The findings of Sidorova et al. also have potential clinical implications. The authors present a model system in which increased rate of firing of atrial cells leads to oxidative stress leading to accumulation of PAOs and atrial myocyte injury [17]. A question this article raises is why rate control therapies for AF do not prevent worsening of the disease, since the excessive atrial rate is reversed [36]. If PAOs are the product of oxidative stress arising from increased atrial rates, there is a possibility that rate control drugs could effectively block worsening of AF. This line of reasoning, however, assumes that increased atrial rates are the only stimulus promoting AF in vivo which is unlikely to be the case, as there are numerous mechanisms that can contribute to AF aside from atrial rate [10-12]. An alternative approach lies in targeting an underlying or upstream mechanism such as the oxidative stress itself, though the data on targeting oxidative stress pathways for therapeutic effects in the setting of AF has been controversial.

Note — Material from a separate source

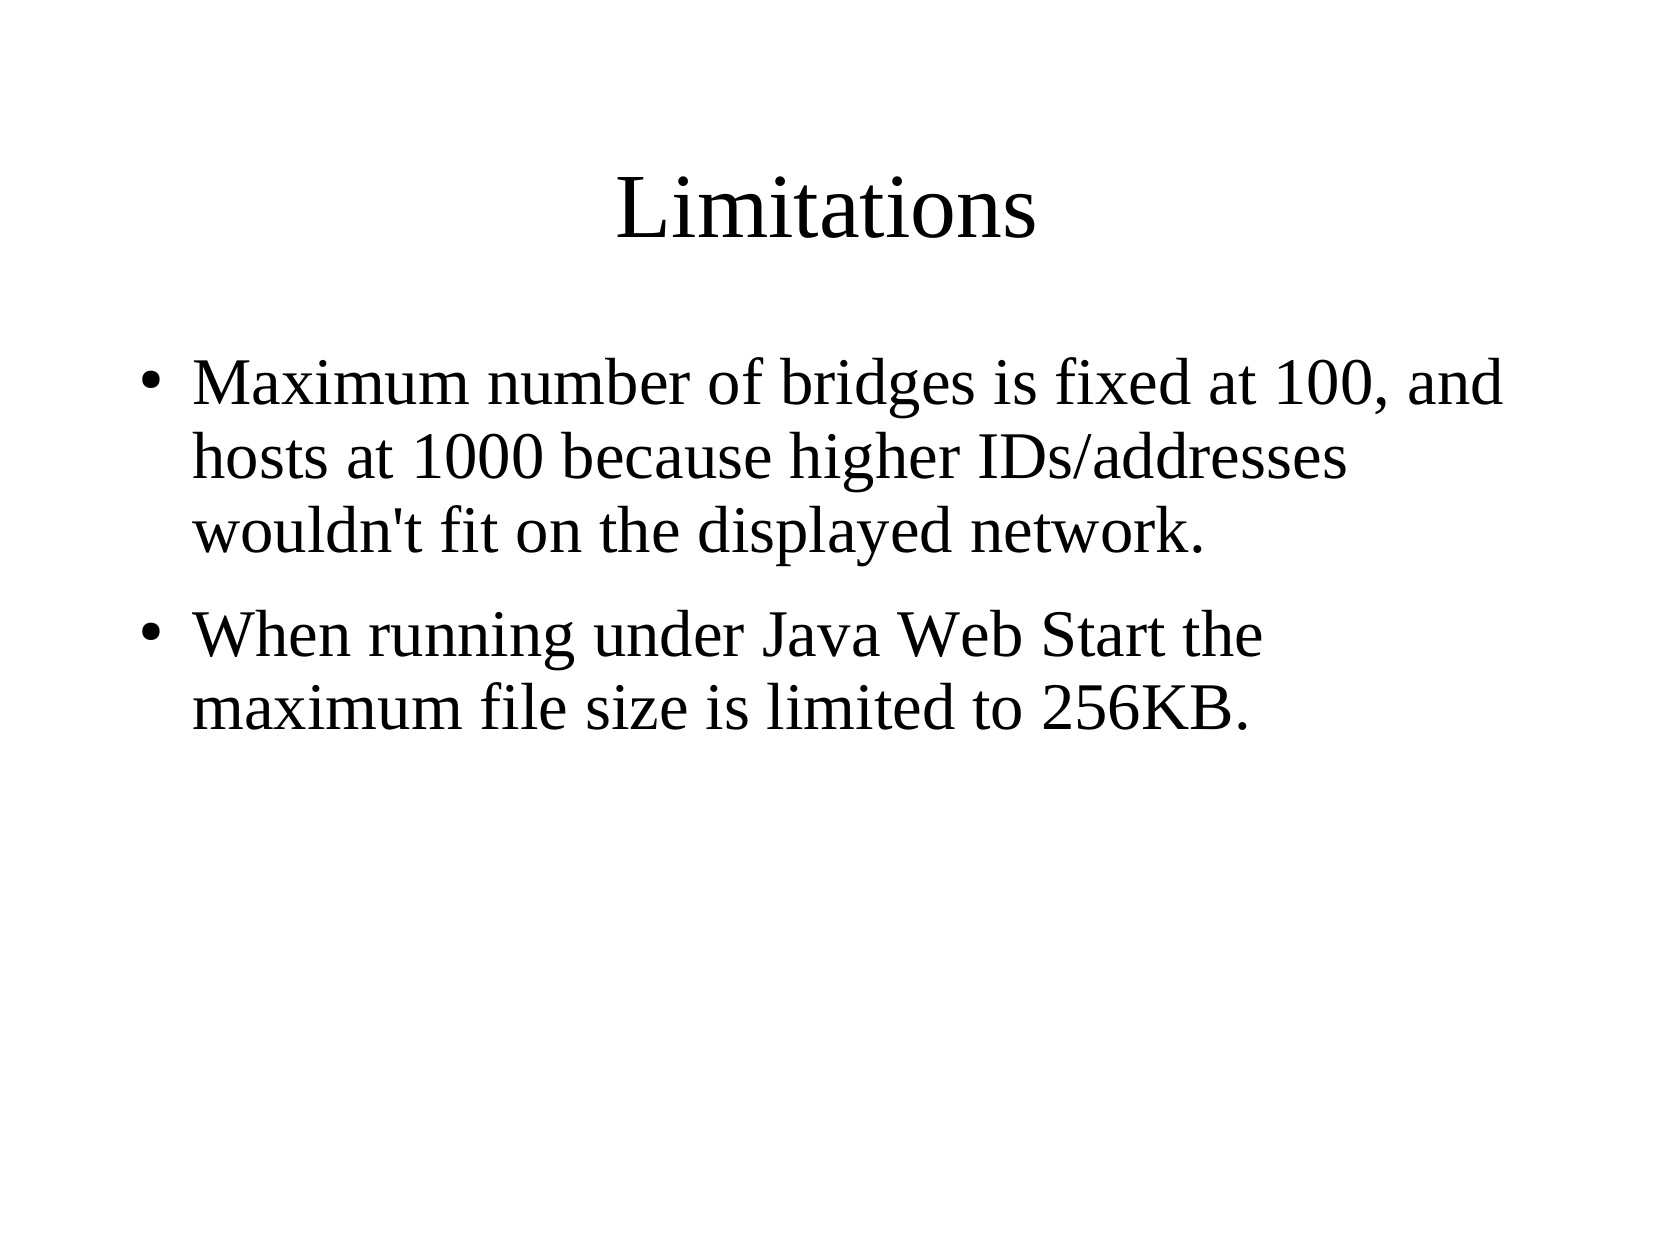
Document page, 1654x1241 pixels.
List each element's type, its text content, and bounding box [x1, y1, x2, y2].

list Maximum number of bridges is fixed at 100, and hosts at 1000 because higher IDs/addresses wouldn't fit on the displayed network. When running under Java Web Start the maximum file size is limited to 256KB. [121, 344, 1534, 1127]
title Limitations [121, 102, 1534, 311]
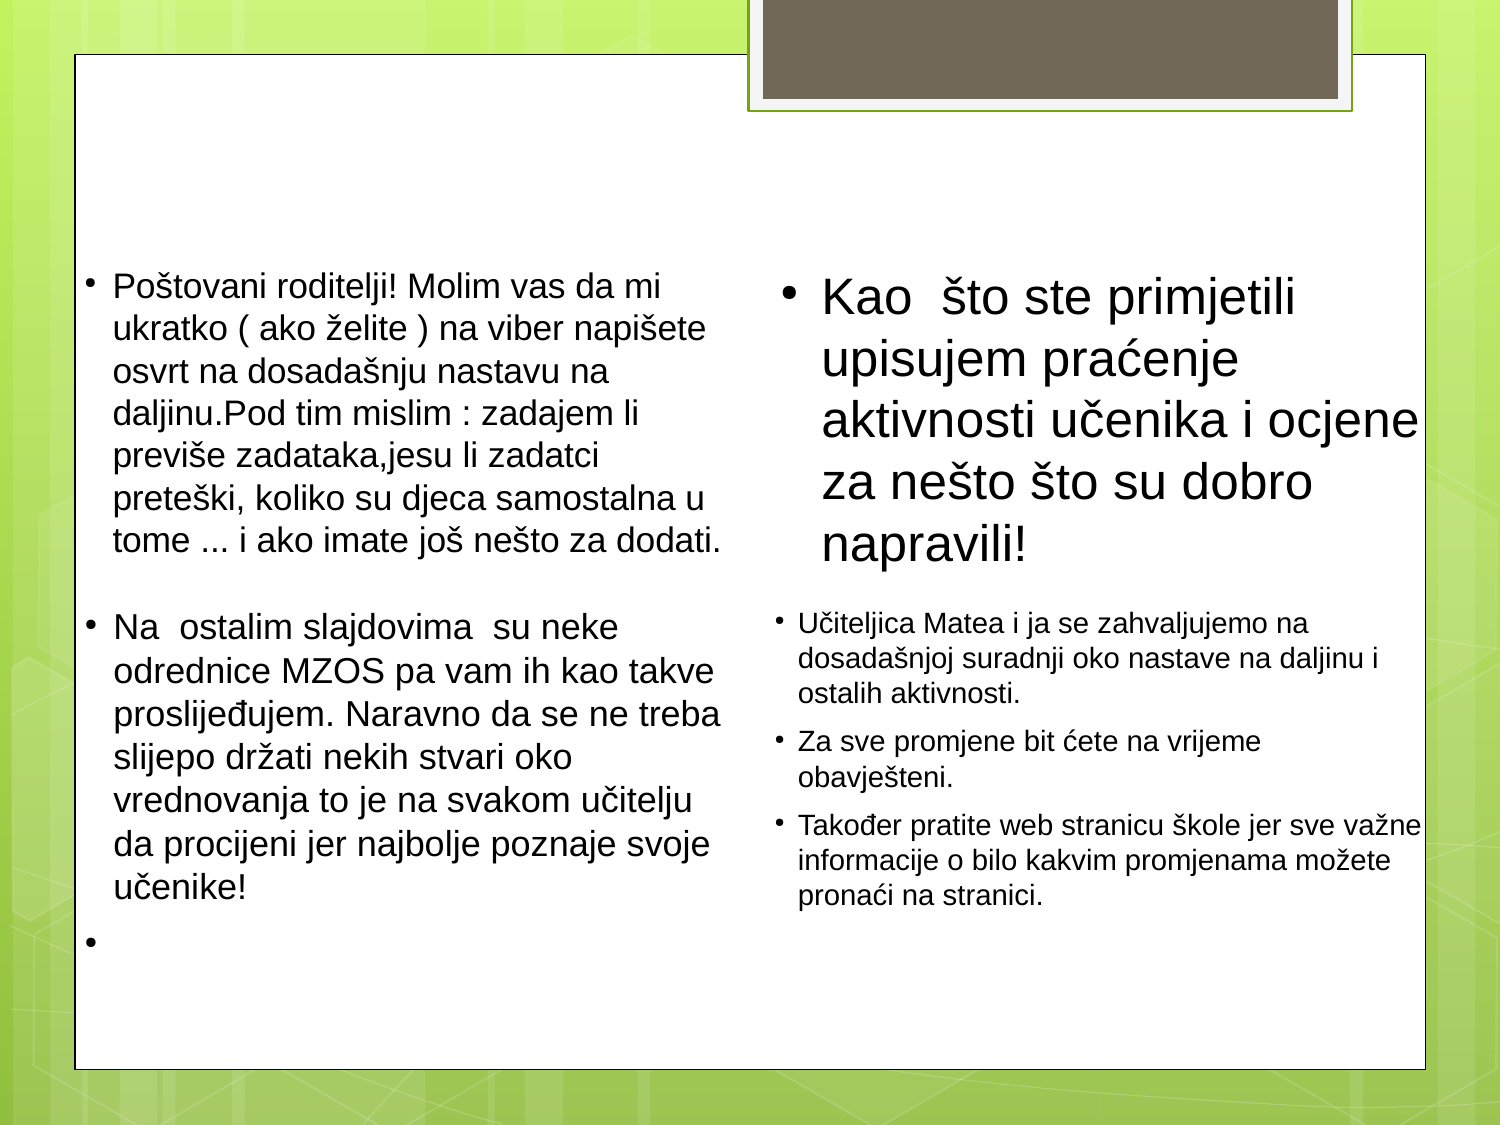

Free radical scavenger (tempol) treatment of angiotensin-II treated endothelial nitric oxide synthase deficient mice resulted in reduced atrial fibrillation and fibrosis [37]. In humans; however, approaches targeting oxidative stress (antioxidant therapy) and upstream pathways (renin-angiotensin-aldosterone system inhibitors) implicated to have actions on oxidative stress, resulted in patients showing little to no benefit for primary or secondary prevention of AF [38, 39]. These results may be tempered by the lack of information on whether oxidative stress (e.g., reactive oxygen species) levels were effectively blocked in the target tissues. For example, orally administered vitamin C cannot reach plasma concentrations high enough to scavenge superoxide ions, making it unlikely to confer positive effects in this particular system [40]. Along the same lines, vitamin E and fish oil treatments were also found to be ineffective at reducing antioxidant levels [41-43]. Renewed focus on improved delivery methods for antioxidants or targeting antioxidants of specific oxidative species, such as using salicylamine to scavenge γ-ketoaldehydes, offers a promising new approach that may prove to be more effective.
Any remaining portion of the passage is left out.